### Text shown
# # # # # # #
10 Key Questions About Asthma

By HealthTalk Staff

What Is Asthma?

What Is Asthma?

Asthma is a chronic disease marked by inflammation and narrowing of the airways of the lungs, resulting in the symptoms of wheezing, chest tightness, shortness of breath and coughing. The effects of asthma can range from mild discomfort, to severe difficulty breathing, to death from respiratory failure in extreme cases.

More than 20 million Americans have asthma, including more than 6 million children under 18. Asthma is one of the most common chronic illnesses and one with a serious public health impact.

There has been a dramatic increase in asthma cases in both children and adults over the last 30 to 40 years. While the exact cause is unknown, many doctors believe the increase is due to environmental factors.

What Happens During an Asthma Attack?
Most asthma is classified as allergic asthma caused by the body's exaggerated response to contact with certain common substances, known collectively as allergens. For those with allergic asthma, contact with an allergen can cause an ''allergic cascade,'' a chain reaction of events at the cellular level that results in inflammation and constriction in the airways.

The process begins when the allergens, which are seen by the immune system as foreign invaders, are inhaled and attach to the mucous membranes. The immune system sends a message to certain cells in the body that produce antibodies specific to the allergen. When the individual is re-exposed to the allergen in sufficient quantity, it will cause the release of excess antibodies, and the allergen then triggers the release of chemicals that cause inflammation and constriction of the airways, resulting in an asthma attack.

Non-allergic or intrinsic asthma is not related to the immune system or allergic asthma although it presents with similar symptoms, (tightness of the chest, coughing, wheezing, breathing difficulty). The most common triggers of non-allergic asthma are stress, anxiety, cold or dry air, exercise, smoke, viruses, hyperventilation, and other irritants. Most symptoms can be reversed with proper treatment.

What Are Common Allergens?

What Are Common Allergens?
# # # # # # #
### Extracted data

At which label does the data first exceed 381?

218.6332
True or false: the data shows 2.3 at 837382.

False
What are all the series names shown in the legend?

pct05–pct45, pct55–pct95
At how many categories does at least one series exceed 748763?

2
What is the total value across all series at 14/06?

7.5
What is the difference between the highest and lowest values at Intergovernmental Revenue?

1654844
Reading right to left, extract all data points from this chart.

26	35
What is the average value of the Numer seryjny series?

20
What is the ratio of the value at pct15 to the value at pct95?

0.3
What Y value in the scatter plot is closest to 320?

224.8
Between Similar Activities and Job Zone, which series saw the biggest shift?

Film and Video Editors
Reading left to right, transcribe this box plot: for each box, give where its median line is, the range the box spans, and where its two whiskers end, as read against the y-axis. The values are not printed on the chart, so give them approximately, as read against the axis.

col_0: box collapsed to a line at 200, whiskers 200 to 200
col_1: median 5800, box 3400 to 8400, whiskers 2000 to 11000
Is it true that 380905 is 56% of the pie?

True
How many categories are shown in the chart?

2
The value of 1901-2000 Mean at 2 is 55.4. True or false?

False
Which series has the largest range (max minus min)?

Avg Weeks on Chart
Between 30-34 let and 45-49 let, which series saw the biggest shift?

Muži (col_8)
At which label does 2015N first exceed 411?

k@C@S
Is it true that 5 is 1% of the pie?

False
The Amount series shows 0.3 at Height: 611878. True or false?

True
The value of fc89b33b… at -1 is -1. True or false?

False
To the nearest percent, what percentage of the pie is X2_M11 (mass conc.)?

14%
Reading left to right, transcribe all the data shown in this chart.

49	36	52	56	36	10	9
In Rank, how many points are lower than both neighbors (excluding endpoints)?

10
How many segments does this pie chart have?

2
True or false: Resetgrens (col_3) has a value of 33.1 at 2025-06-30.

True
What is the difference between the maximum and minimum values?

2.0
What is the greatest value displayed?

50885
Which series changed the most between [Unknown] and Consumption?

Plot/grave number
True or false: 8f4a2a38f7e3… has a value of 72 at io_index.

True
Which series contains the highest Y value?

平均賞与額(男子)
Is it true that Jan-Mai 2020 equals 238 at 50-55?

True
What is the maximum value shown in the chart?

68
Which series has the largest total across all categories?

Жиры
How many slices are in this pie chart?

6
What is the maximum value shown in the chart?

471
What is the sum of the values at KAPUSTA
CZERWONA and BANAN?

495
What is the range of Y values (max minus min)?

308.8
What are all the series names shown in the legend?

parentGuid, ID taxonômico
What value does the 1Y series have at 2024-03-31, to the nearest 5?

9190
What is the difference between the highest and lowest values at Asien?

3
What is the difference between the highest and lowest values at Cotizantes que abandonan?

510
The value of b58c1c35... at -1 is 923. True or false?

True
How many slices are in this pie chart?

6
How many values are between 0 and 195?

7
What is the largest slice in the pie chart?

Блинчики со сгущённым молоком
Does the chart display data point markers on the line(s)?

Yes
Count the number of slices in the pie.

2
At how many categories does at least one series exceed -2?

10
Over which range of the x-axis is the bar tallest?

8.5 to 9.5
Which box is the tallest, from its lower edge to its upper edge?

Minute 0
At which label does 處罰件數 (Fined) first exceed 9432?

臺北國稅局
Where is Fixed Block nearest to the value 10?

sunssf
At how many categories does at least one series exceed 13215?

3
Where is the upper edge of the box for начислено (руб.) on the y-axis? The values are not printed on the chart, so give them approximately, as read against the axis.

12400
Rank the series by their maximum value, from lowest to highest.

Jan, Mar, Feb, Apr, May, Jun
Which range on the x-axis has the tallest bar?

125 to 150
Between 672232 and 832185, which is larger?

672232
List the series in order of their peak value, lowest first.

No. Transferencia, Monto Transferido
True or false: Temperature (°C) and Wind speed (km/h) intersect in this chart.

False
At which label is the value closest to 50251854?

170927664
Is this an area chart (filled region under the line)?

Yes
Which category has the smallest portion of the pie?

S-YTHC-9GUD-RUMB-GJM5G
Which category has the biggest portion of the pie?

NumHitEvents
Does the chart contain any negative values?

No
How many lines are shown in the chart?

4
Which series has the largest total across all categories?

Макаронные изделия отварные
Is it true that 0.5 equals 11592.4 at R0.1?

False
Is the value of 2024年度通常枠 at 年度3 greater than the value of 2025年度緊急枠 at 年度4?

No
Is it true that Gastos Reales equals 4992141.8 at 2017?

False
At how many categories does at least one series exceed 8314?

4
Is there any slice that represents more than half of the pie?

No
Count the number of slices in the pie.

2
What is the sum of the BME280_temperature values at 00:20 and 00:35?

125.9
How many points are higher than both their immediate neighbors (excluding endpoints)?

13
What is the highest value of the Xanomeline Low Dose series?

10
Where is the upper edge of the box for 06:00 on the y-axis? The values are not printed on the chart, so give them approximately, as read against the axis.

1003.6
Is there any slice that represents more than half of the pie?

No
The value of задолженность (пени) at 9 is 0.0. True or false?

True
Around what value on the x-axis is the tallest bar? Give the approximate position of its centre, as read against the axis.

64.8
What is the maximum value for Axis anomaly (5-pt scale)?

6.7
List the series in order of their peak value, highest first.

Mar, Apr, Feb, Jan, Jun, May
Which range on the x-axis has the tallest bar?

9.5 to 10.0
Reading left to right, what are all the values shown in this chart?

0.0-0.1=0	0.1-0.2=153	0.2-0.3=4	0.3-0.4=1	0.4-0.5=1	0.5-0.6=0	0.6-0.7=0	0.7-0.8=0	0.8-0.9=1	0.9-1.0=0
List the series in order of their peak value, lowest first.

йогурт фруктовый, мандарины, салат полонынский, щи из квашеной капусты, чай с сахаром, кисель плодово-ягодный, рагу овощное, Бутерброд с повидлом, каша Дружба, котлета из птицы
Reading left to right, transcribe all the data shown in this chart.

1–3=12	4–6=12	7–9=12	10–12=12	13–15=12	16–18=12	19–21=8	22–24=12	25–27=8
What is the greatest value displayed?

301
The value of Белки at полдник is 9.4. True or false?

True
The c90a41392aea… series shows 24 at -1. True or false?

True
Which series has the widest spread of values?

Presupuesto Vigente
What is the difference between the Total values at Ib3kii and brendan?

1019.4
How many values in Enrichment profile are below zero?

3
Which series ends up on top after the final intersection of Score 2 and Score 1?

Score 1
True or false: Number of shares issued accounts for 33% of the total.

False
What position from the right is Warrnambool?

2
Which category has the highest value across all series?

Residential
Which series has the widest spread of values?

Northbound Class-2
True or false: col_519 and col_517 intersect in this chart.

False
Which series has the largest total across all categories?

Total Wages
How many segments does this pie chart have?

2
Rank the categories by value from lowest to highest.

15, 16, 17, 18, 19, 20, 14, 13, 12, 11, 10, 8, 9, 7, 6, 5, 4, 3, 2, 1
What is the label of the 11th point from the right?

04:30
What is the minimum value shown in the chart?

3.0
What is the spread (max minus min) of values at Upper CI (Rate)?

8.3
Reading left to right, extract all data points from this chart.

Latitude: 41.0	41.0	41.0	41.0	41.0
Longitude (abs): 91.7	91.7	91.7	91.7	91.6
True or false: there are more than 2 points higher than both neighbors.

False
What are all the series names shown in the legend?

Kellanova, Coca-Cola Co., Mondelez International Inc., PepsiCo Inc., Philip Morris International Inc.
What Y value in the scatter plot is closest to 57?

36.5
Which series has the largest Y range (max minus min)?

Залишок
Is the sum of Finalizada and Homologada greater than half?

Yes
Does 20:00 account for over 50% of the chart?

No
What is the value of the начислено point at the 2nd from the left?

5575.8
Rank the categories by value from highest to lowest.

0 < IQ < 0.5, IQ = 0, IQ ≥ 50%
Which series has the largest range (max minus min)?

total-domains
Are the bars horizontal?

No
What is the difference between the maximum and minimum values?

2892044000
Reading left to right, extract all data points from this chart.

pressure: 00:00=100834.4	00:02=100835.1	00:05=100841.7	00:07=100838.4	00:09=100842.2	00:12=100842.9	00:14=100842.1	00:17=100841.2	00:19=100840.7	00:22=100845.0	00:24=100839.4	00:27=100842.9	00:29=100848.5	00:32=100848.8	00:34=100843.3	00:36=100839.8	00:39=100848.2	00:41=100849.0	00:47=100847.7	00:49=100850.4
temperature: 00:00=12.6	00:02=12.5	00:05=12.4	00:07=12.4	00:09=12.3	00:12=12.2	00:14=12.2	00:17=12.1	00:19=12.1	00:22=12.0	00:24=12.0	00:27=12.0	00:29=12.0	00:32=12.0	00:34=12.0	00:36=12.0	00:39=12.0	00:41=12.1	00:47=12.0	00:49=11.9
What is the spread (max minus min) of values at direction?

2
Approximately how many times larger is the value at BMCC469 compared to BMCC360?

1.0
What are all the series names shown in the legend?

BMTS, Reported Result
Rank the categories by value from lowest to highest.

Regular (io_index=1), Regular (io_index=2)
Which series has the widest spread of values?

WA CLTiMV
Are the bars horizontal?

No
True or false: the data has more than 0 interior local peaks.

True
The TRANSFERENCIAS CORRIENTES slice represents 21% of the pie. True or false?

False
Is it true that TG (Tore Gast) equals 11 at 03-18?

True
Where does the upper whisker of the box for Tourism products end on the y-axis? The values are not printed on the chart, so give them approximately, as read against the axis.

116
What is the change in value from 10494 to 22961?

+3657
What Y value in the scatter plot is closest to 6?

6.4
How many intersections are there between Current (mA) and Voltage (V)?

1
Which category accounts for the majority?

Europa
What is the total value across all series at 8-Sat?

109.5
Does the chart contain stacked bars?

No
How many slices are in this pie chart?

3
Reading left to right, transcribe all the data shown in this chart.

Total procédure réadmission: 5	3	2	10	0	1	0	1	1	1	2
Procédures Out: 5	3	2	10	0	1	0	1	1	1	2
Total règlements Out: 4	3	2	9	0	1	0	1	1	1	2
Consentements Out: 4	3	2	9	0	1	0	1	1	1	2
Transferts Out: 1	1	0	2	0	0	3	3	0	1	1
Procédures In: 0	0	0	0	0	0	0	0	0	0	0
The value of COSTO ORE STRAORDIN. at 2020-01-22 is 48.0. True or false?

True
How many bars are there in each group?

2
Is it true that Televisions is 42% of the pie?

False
# # # # # # #
### Work order 1
According to the asthma article, how many American children under 18 have asthma?
### Work order 2
Reproduce the asthma article word for word from "10 Key Questions" to "public health impact.".

### Task response 1
More than 6 million.

### Task response 2
10 Key Questions About Asthma

By HealthTalk Staff

What Is Asthma?

What Is Asthma?

Asthma is a chronic disease marked by inflammation and narrowing of the airways of the lungs, resulting in the symptoms of wheezing, chest tightness, shortness of breath and coughing. The effects of asthma can range from mild discomfort, to severe difficulty breathing, to death from respiratory failure in extreme cases.

More than 20 million Americans have asthma, including more than 6 million children under 18. Asthma is one of the most common chronic illnesses and one with a serious public health impact.